中日ドラゴンズの山本昌投手がプロ野球最年長登板記録(49歳11カ月)、最年長勝利記録(49歳0カ月)など数々の記録を残し今シーズンを最後に現役を引退しました。

選手生活29年、50歳。プロ野球選手の選手寿命が延びたと言われていますが、それを超越した記録です^^

その歳まで現役選手でいるということは人一倍の努力があったことは言うまでもないでしょう。

引退は年齢からくる体力の限界もありますが、何よりも勝負の世界ですからその歳まで活躍し続けなければなりません。プロ野球選手が引退する平均年齢は29歳、平均年数は約9年ですから、長く現役選手でいることがいかに大変なことだということがわかります。

若林忠志という男

若林忠志は今から約80年前、日本で初めてプロ野球リーグ日本職業野球連盟が設立された1936年にプロ野球選手になりました。プロ入りは28歳。ジャイアンツの誘いを断り、その年発足した大阪タイガースに入団しました。

若林は大阪タイガースのエースとしてチームのためにとにかく投げ続けました。
戦争が激化した1944年(昭和19年)、プロ野球の試合は極端に少なくなっていました。大阪タイガースの試合はわずか35試合でした。若林は35試合中、31試合に登板しました。そして22勝4敗の成績で最多勝のタイトルを獲得しました。このとき35歳。35歳での最多勝は史上最年長タイ記録(下柳剛・2005)です。

若林忠志投手の成績の一部

元々、若林忠志はオーバースローから投げる本格派投手でしたが、ケガをきっかけにサイドスローに変更、スピードで勝負するスタイルからコントロールで勝負する投手になりました。

球種はストレート、カーブがほとんどですが、コントロールには相当な自信を持っていたようです。
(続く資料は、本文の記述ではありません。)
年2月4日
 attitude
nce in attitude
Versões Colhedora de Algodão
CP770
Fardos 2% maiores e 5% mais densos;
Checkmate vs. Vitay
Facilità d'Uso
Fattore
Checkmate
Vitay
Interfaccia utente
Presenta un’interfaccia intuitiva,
わざと3ボールにしてから打者と対戦するのを楽しんだなんていう説もあるくらいです。

最年長記録以外も偉大な記録がたくさん!

最年長記録をたくさん持っていて、長く現役をやっていたタフなイメージばかりが先行しますが、その実績も凄まじいものがあります。

現役17年で3557回を投げて与えた死球はわずか32。暴投は9個しかありません。通算防御率はなんと1.99。2000イニング以上登板の投手の中で歴代4位の防御率です。3500イニング以上になると稲尾に次ぐ第2位というすばらしい記録です。
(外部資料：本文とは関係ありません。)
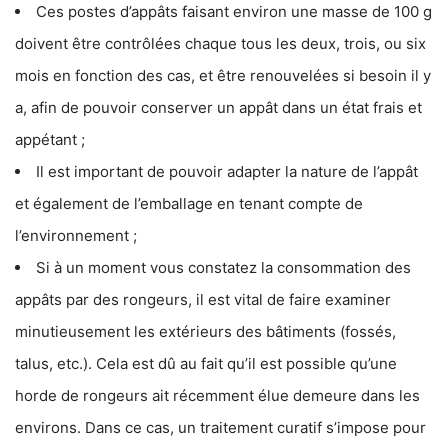
Ces postes d’appâts faisant environ une masse de 100 g
doivent être contrôlées chaque tous les deux, trois, ou six
mois en fonction des cas, et être renouvelées si besoin il y
a, afin de pouvoir conserver un appât dans un état frais et
appétant ;
Il est important de pouvoir adapter la nature de l’appât
et également de l’emballage en tenant compte de
l’environnement ;
Si à un moment vous constatez la consommation des
appâts par des rongeurs, il est vital de faire examiner
minutieusement les extérieurs des bâtiments (fossés,
talus, etc.). Cela est dû au fait qu’il est possible qu’une
horde de rongeurs ait récemment élue demeure dans les
environs. Dans ce cas, un traitement curatif s’impose pour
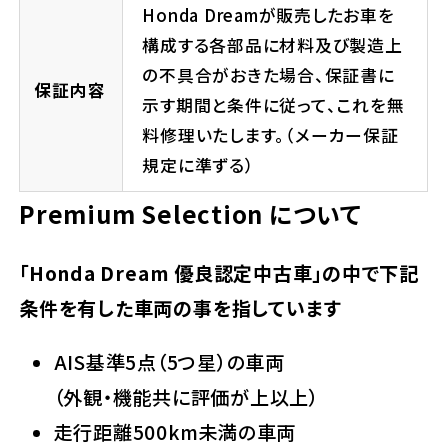
Honda Dreamが販売したお車を
構成する各部品に材料及び製造上
の不具合がおきた場合、保証書に
保証内容
示す期間と条件に従って、これを無
料修理いたします。（メーカー保証
規定に準ずる）
Premium Selection について
「Honda Dream 優良認定中古車」の中で下記
条件を有した車両の事を指しています
AIS基準5点（5つ星）の車両
（外観・機能共に評価が上以上）
走行距離500km未満の車両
プロ野球17年間で積み上げた勝ち星は237。負け数はわずか144。これがどれだけすごいことかは少しでも野球を知っている方ならわかると思います。
237の勝ち星は阪神タイガースの歴代の最多勝利投手です。

若林忠志投手の背番号は『18』。
今でこそ、背番号18は『エースナンバー』と言われていますが、これは若林忠志投手が背番号18をつけて大阪タイガースのエースとして活躍していたことが由来と言われています。(諸説あり)

1953年、現役を45歳で引退。引退後もコーチとして野球界で活躍しました。しかし西鉄コーチ時代の1964年3月に胃がんが発覚、翌年の1965年3月5日に57歳という若さでこの世を去りました。

野球界での功績が認められ、1964年12月に野球殿堂入りを果たしています。
若林忠志さんは生前、常に阪神タイガースのことを考え、阪神復帰を思い続けていたそうです。